Collection entries
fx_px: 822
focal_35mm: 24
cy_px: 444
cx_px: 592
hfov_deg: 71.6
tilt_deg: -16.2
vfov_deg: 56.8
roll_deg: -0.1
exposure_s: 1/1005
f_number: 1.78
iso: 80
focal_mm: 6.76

---

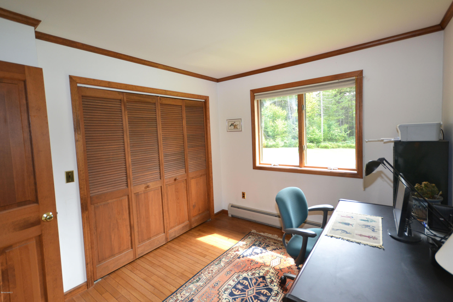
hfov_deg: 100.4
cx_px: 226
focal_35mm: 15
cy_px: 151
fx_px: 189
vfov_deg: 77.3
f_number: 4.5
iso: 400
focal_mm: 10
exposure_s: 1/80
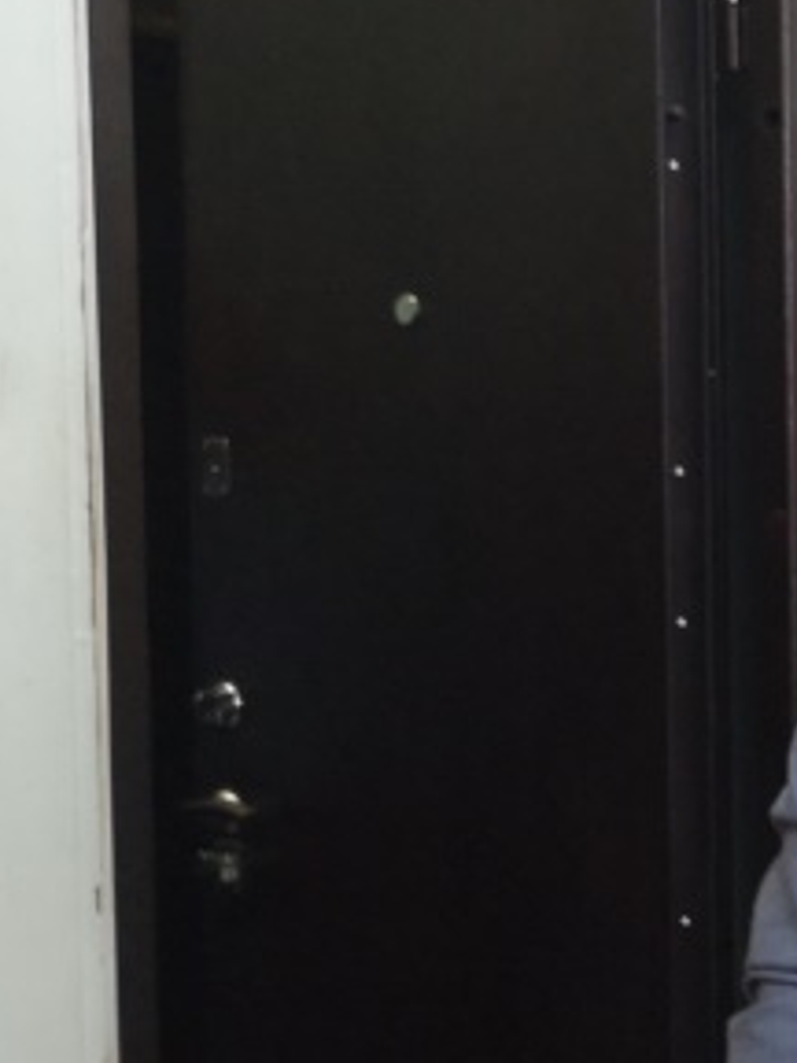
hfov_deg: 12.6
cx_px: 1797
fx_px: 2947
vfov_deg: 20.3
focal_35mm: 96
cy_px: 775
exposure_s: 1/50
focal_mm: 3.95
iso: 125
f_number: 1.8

---

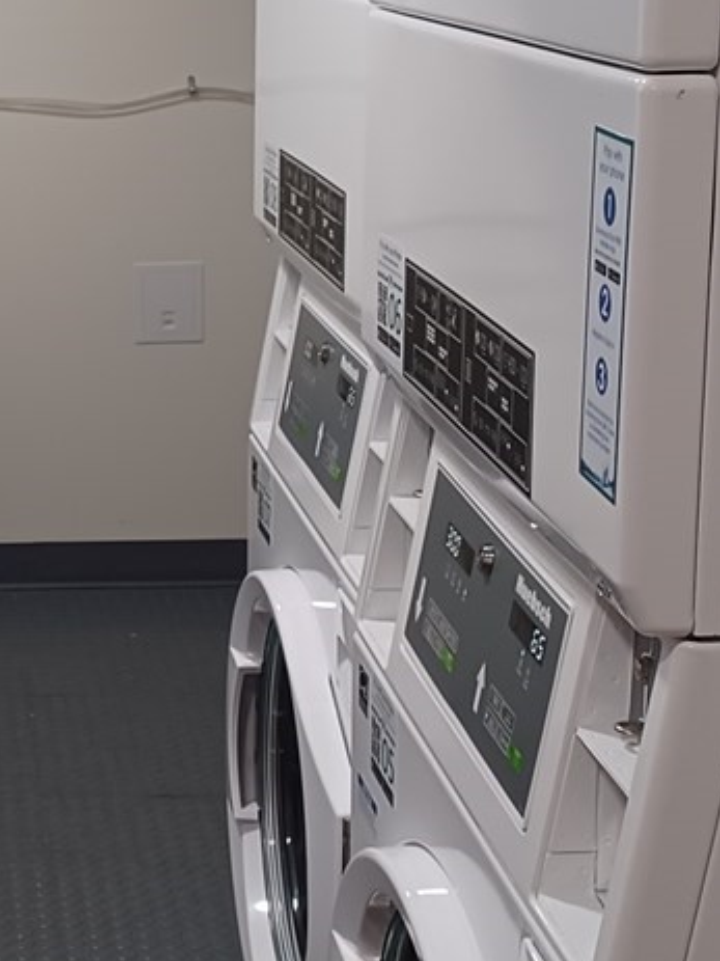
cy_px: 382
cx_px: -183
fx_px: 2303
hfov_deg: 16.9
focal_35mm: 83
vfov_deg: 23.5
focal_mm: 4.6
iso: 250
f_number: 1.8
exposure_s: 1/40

=== Directions ===
Both the line containing "focal_35mm: 24" and the line containing "focal_mm: 6.76" belong in the answer. Print them and every line above that falls between them exactly, and no others.

=== Reply ===
focal_35mm: 24
cy_px: 444
cx_px: 592
hfov_deg: 71.6
tilt_deg: -16.2
vfov_deg: 56.8
roll_deg: -0.1
exposure_s: 1/1005
f_number: 1.78
iso: 80
focal_mm: 6.76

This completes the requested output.